DATA TO EXAMINE section start
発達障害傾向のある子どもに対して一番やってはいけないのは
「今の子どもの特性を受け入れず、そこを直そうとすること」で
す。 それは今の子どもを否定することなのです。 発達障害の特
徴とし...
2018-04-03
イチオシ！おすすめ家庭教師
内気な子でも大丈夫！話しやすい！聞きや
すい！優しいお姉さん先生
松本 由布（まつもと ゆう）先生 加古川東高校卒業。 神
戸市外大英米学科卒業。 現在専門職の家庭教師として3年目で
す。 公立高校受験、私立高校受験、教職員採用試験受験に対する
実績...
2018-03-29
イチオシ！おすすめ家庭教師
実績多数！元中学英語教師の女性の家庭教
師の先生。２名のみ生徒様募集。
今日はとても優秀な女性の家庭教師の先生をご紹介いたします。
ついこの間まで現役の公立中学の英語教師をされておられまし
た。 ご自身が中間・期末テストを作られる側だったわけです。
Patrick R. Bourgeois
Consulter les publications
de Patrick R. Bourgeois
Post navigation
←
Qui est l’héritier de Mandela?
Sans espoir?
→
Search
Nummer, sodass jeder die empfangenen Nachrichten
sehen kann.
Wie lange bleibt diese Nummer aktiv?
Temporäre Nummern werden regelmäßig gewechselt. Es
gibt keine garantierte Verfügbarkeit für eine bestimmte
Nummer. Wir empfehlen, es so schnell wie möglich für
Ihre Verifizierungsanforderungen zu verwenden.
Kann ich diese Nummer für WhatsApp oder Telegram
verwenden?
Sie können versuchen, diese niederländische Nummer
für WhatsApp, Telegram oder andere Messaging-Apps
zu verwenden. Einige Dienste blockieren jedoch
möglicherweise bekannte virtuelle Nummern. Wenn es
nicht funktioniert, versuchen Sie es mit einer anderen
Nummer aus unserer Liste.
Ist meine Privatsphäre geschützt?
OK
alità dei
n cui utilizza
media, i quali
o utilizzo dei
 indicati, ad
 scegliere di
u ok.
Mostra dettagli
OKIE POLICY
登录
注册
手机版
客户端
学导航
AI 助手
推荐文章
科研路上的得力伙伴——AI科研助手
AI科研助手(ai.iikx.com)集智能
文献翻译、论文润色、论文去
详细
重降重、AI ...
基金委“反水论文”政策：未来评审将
DATA TO EXAMINE section end
Repeat the listing exactly, keeping every word in place.

発達障害傾向のある子どもに対して一番やってはいけないのは
「今の子どもの特性を受け入れず、そこを直そうとすること」で
す。 それは今の子どもを否定することなのです。 発達障害の特
徴とし...
2018-04-03
イチオシ！おすすめ家庭教師
内気な子でも大丈夫！話しやすい！聞きや
すい！優しいお姉さん先生
松本 由布（まつもと ゆう）先生 加古川東高校卒業。 神
戸市外大英米学科卒業。 現在専門職の家庭教師として3年目で
す。 公立高校受験、私立高校受験、教職員採用試験受験に対する
実績...
2018-03-29
イチオシ！おすすめ家庭教師
実績多数！元中学英語教師の女性の家庭教
師の先生。２名のみ生徒様募集。
今日はとても優秀な女性の家庭教師の先生をご紹介いたします。
ついこの間まで現役の公立中学の英語教師をされておられまし
た。 ご自身が中間・期末テストを作られる側だったわけです。
Patrick R. Bourgeois
Consulter les publications
de Patrick R. Bourgeois
Post navigation
←
Qui est l’héritier de Mandela?
Sans espoir?
→
Search
Nummer, sodass jeder die empfangenen Nachrichten
sehen kann.
Wie lange bleibt diese Nummer aktiv?
Temporäre Nummern werden regelmäßig gewechselt. Es
gibt keine garantierte Verfügbarkeit für eine bestimmte
Nummer. Wir empfehlen, es so schnell wie möglich für
Ihre Verifizierungsanforderungen zu verwenden.
Kann ich diese Nummer für WhatsApp oder Telegram
verwenden?
Sie können versuchen, diese niederländische Nummer
für WhatsApp, Telegram oder andere Messaging-Apps
zu verwenden. Einige Dienste blockieren jedoch
möglicherweise bekannte virtuelle Nummern. Wenn es
nicht funktioniert, versuchen Sie es mit einer anderen
Nummer aus unserer Liste.
Ist meine Privatsphäre geschützt?
OK
alità dei
n cui utilizza
media, i quali
o utilizzo dei
 indicati, ad
 scegliere di
u ok.
Mostra dettagli
OKIE POLICY
登录
注册
手机版
客户端
学导航
AI 助手
推荐文章
科研路上的得力伙伴——AI科研助手
AI科研助手(ai.iikx.com)集智能
文献翻译、论文润色、论文去
详细
重降重、AI ...
基金委“反水论文”政策：未来评审将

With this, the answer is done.